Reactivity of p-Substituted Benzaldoximes in the Cleavage of p-Nitrophenyl Acetate: Kinetics and Mechanism

Abstract

Eleven p-substituted benzaldoximes (p-XC6H4CH=NOH, where X = H, CH3, CF3, F, Cl, Br, OCH3, N(CH3)2, COOCH3, CN, NO2) have been synthesized and their dissociation constants determined in 10% (v/v) aqueous dioxane at 35 °C. Under the same conditions, the pseudo-first order rate constants kobs of their reactions with p-nitrophenyl acetate (PNPA) were measured at pH values from 7.8 to 10.8 and at concentrations coxime ranging from 0 to 4.00 × 10-3 mol l-1. The kinetic model and mechanism of the said reaction was proposed by means of mathematical statistical modelling of the dependences of kobs on pH and coxime.
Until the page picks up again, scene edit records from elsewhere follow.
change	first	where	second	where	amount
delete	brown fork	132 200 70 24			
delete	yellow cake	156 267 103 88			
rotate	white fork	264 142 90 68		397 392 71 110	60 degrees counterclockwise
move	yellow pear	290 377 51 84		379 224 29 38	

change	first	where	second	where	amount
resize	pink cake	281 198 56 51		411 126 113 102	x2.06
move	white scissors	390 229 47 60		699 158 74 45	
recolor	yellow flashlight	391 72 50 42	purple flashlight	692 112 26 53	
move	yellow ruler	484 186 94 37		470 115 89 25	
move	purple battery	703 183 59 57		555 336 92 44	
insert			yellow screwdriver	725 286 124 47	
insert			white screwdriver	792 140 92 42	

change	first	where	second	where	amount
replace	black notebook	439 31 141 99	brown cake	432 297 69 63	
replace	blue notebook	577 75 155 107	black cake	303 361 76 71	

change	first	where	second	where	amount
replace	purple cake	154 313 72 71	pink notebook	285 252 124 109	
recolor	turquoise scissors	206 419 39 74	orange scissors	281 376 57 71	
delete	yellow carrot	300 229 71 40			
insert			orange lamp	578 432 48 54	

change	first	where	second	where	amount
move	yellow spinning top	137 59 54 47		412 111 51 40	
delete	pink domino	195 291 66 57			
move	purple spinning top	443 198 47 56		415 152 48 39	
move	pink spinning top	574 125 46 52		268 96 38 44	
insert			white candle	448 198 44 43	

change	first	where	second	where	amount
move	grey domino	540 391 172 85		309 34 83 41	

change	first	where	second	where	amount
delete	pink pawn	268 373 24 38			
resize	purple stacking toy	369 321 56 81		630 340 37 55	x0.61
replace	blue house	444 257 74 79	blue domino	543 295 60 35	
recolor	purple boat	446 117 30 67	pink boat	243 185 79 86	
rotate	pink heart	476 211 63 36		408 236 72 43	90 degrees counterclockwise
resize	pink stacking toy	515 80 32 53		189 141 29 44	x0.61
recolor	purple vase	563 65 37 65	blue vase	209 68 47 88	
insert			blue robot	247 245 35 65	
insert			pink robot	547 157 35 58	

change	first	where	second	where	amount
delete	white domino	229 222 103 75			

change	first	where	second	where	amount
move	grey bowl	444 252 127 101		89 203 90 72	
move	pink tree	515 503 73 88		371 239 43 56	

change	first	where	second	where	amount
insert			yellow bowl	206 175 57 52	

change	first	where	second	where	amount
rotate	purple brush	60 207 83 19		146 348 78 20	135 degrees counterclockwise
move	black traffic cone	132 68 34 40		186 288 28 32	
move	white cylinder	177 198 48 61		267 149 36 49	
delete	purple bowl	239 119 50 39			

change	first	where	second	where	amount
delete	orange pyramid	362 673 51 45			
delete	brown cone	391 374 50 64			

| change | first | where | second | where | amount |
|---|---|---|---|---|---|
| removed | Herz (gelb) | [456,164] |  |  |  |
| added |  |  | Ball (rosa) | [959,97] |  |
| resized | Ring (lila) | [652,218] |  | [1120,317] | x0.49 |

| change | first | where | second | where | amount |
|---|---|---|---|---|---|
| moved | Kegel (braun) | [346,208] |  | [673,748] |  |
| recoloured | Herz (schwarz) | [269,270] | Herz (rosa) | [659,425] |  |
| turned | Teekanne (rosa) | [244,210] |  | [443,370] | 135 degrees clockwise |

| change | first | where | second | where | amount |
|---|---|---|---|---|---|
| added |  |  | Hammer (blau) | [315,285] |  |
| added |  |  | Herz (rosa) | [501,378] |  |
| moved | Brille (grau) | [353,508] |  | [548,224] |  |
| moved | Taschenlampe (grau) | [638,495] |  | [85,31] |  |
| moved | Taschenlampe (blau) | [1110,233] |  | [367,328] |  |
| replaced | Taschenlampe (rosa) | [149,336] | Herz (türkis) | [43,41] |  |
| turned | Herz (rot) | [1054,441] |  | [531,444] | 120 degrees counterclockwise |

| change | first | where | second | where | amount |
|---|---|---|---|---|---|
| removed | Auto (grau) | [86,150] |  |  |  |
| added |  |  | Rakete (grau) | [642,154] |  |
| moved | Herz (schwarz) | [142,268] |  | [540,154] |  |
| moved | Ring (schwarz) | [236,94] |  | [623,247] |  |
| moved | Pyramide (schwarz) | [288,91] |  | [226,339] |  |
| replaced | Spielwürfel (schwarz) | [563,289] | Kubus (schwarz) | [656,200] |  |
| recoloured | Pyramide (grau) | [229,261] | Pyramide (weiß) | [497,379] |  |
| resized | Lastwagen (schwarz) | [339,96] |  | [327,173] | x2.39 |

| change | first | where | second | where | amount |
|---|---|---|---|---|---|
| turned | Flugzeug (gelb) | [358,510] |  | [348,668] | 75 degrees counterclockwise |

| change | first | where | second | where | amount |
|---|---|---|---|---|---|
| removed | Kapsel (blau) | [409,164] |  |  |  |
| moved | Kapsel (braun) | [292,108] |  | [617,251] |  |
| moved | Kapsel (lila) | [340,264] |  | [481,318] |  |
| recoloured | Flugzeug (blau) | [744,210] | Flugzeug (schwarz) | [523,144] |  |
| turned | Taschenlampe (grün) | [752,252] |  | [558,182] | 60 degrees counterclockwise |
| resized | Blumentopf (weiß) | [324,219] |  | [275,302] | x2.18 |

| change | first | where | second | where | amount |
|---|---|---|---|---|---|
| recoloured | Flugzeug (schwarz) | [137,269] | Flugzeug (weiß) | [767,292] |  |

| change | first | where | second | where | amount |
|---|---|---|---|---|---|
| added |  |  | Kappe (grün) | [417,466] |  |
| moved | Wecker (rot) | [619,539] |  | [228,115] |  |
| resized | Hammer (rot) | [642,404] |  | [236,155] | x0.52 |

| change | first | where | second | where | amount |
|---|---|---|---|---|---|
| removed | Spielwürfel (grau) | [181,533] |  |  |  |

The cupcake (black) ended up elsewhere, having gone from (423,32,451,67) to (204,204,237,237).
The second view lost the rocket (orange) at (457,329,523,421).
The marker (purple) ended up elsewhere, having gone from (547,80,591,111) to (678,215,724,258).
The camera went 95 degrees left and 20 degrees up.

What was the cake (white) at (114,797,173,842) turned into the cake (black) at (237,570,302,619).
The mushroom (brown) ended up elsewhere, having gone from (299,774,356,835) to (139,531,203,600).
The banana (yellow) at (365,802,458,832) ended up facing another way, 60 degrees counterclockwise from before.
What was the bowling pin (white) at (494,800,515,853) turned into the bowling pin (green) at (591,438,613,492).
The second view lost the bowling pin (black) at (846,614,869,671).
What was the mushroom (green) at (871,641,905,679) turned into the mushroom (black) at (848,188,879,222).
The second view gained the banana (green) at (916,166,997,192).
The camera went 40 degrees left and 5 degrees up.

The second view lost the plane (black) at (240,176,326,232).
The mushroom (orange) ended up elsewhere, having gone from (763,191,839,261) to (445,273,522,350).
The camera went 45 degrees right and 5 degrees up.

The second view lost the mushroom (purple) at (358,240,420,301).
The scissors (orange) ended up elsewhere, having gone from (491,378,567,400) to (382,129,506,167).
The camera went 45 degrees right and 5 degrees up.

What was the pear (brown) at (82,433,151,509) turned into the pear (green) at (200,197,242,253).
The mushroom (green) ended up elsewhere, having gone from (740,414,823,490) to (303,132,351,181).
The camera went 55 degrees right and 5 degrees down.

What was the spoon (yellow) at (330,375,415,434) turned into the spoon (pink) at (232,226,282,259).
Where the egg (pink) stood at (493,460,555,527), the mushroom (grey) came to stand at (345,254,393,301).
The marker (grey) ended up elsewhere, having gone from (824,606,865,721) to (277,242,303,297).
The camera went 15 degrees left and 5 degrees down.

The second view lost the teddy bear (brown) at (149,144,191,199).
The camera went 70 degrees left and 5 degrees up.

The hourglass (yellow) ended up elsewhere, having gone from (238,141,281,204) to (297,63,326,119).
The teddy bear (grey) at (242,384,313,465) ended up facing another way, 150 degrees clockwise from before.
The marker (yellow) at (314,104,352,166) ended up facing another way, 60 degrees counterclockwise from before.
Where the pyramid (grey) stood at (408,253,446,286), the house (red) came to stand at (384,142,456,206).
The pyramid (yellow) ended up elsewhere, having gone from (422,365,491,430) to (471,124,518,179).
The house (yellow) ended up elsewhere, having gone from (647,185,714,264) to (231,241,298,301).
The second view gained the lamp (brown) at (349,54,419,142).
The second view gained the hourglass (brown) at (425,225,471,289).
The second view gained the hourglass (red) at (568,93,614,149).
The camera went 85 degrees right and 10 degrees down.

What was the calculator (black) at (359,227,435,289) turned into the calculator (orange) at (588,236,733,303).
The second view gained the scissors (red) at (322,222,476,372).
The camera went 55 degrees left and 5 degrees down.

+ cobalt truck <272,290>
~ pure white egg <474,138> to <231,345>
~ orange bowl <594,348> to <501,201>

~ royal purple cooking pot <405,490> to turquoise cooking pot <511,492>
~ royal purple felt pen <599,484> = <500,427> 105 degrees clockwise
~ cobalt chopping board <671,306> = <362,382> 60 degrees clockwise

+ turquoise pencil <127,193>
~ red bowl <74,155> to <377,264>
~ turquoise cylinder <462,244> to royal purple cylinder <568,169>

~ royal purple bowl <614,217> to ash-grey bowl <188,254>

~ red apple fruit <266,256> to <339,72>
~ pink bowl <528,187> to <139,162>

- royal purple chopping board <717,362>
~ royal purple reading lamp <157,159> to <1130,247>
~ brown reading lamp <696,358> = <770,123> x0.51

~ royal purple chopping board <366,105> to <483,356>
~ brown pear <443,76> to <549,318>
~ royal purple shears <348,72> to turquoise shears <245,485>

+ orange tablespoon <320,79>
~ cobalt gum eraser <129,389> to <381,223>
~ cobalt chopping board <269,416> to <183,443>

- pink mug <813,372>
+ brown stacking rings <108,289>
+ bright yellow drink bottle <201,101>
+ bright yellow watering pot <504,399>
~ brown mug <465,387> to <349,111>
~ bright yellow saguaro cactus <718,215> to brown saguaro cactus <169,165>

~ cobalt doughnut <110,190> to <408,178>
The mechanism involves a pre-equilibrium (k-1/k1) in which PNPA forms a tetrahedral intermediate (THI) with the deprotonated form of oxime. In the given medium, THI is in equilibrium with the non-reactive conjugated acid THIH (dissociation constant Ka,THIH) which is stabilized by intramolecular hydrogen bond. Depending on pH, the rate-limiting step consists either in formation of THI from educts (pH < pKa,oxime) or in its spontaneous (k2) and oxime-catalyzed (k3, general acid catalysis) decomposition to products (pH > pKa,oxime). Evaluation of substituent effects on dissociation constants (Ka,oxime) of the oximes showed that there is no direct conjugation between the substituent and the reaction centre (the found reaction constant ρ(Ka,oxime) = 0.91). The transmission coefficient of the transfer of these effects through C=N-O grouping corresponds approximately to one bond. The reaction constants in the Hammett equation obtained from the regression model are: ρ(k-1Ka,THIH/k1) = 1.29, ρ(k2Ka,THIH) = 0.20 and ρ(k3Ka,THIH) = 0.67. These reaction constants have been discussed with the regard to the reaction mechanism suggested.